La realidad es que la mayoría de docentes no ha oído hablar de teoría
queer. ¿No les queda muy lejos esta propuesta de una red de escuelas
transfeministas y queer?
Lo que no me creo
es que los docentes no experimentan cotidianamente los efectos de la
violencia sexual y de género en el colegio, porque son absolutamente
transversales. Un docente que esté atento es consciente que hay alumnos
que son objeto de vejación constante, la niña gorda, el tonto de la
clase, el niño afeminado, la marimacho… Cualquier docente es consciente
de que es urgente, que hay que actuar, que lo que ha pasado con Alan
está pasando constantemente en todos los ámbitos de la educación. No
puede ser como hasta ahora un acto heroico de un profesor aislado que
decide incluir un tema en su trabajo pedagógico, tiene que ser una tarea
colectiva.
La cuestión es que para llevar a cabo
esta crítica el docente también tiene que criticar su propio modelo de
género. En Francia, donde he trabajado más, hasta los años 80 una
persona abiertamente homosexual no podía ser docente. Esto revela el
alto grado de normalización heterocentrada de la escuela. También
requiere un examen de autocrítica de los docentes y un examen de sus
propias ideas heterosexistas o machistas.
Todo esto choca con un modelo escolar muy concreto. Lucas Platero nos recordaba en una entrevista que desde la educación infantil el currículum evalúa si los niños y niñas pueden identificar su género y el de otros.
En lugar de un espacio de reproducción de la norma hay que pensar la
escuela como un espacio de crítica. Puedes explicar que la sociedad
funciona según estas normas, pero que dentro de este espacio nos vamos a
permitir cuestionar esta norma para imaginar otras formas menos
violentas de vivir. En mi caso la escuela permitió crear un mundo que
era disidente con respecto a mi propia educación familiar, mis padre
pudieron acceder a muy poca educación, y en cambio yo me convertí en un
ávido lector, algo que no me aportaba mi entorno familiar. El colegio
debería ser un espacio de disidencia crítica, un espacio experimental.

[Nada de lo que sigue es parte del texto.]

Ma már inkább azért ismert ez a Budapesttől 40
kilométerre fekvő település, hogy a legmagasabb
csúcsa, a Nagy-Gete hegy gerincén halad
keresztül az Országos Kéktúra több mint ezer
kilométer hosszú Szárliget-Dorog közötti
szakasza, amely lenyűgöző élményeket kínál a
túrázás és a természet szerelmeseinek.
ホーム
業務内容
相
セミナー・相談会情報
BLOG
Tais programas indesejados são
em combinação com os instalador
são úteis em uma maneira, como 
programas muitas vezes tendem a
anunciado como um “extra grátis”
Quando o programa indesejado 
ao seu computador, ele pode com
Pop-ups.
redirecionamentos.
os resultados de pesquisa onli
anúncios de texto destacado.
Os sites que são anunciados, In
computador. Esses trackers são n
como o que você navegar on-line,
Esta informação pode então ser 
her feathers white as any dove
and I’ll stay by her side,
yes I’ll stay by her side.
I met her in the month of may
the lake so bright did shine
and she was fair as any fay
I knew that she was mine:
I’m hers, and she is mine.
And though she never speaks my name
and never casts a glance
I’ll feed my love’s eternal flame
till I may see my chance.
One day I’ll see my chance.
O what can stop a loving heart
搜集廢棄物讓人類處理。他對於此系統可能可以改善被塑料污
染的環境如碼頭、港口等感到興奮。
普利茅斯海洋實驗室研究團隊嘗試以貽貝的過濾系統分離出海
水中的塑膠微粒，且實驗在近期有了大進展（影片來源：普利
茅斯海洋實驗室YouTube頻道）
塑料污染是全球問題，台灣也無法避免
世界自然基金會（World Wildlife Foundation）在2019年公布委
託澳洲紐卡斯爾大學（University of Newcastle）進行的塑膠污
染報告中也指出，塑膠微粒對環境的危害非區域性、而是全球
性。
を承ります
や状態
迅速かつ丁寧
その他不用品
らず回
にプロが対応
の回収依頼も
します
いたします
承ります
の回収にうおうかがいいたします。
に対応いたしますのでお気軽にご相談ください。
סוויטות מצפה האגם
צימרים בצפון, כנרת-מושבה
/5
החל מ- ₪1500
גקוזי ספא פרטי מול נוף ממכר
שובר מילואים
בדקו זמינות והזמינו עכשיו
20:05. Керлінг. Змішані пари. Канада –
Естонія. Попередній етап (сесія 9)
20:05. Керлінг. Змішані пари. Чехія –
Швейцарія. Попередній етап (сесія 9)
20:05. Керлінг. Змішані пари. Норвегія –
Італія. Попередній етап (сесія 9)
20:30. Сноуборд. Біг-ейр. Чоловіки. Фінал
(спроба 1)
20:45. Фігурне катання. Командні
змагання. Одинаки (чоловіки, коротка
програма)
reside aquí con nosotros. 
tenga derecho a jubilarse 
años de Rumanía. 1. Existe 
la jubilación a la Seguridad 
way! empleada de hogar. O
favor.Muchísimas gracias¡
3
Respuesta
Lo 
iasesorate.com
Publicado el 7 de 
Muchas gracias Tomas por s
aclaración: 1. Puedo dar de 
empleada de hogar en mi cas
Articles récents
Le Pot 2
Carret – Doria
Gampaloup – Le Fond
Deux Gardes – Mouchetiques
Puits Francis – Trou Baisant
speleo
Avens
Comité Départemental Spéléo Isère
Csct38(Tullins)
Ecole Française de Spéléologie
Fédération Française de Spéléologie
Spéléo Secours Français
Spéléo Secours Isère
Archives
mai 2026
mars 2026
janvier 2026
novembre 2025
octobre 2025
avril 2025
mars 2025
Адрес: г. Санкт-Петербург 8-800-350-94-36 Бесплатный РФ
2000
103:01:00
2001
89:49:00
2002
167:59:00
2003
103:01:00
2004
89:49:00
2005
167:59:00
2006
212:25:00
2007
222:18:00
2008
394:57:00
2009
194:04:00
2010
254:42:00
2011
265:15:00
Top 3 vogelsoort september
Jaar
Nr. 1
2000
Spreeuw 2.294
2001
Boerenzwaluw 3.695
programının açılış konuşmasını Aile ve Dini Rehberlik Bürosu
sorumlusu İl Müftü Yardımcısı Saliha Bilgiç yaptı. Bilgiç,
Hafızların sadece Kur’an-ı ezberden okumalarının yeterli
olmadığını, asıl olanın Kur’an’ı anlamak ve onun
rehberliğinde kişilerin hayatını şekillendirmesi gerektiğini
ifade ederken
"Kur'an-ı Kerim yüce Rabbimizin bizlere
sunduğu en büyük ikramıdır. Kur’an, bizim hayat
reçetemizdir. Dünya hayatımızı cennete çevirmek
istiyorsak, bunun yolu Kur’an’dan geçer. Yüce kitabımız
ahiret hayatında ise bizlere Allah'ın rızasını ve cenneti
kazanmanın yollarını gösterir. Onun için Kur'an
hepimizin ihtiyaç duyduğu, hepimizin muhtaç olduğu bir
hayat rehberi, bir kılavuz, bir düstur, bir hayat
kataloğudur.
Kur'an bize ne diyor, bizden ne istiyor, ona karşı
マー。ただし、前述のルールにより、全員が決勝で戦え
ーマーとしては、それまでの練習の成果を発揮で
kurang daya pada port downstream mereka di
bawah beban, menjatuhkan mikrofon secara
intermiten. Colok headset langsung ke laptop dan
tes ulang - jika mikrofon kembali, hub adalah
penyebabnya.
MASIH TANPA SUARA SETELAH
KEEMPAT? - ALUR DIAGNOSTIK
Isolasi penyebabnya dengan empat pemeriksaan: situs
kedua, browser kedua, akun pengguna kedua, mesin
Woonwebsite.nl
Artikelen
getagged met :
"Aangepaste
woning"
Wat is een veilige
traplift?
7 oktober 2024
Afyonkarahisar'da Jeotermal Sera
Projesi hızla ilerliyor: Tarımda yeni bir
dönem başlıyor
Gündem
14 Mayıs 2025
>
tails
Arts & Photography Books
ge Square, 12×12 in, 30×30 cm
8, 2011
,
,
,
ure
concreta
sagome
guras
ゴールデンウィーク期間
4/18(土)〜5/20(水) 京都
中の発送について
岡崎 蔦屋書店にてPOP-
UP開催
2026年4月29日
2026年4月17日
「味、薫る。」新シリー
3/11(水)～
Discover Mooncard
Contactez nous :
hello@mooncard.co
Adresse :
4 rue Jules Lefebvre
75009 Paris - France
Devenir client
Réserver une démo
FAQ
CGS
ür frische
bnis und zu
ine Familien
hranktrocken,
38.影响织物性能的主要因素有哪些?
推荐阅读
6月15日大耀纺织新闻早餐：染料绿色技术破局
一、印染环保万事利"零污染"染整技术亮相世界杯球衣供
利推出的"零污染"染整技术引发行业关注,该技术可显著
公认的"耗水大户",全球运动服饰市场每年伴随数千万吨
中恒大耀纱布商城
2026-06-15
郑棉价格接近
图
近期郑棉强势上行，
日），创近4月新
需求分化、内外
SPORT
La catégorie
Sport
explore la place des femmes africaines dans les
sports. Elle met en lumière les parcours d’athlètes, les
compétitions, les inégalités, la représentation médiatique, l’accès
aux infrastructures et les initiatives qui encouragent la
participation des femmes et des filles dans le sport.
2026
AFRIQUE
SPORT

Luego sería ideal que el parlamento funcionara de la misma manera, que
todas las instituciones pudieran funcionar de este modo, en lugar de
como dispositivos de reproducción de la violencia. ¿Cómo se hace? Que el
conjunto de profesores que no quieren seguir reproduciendo este tipo de
normas sociales y de género se unan para pensar cómo hacerlo de otra
manera. Que den un paso adelante para elaborar una pedagogía queer. Es
utópico, pero no imposible. Si no queremos que el caso de Alan se
repita, no hay tiempo que perder, lo imposible es hoy lo necesario.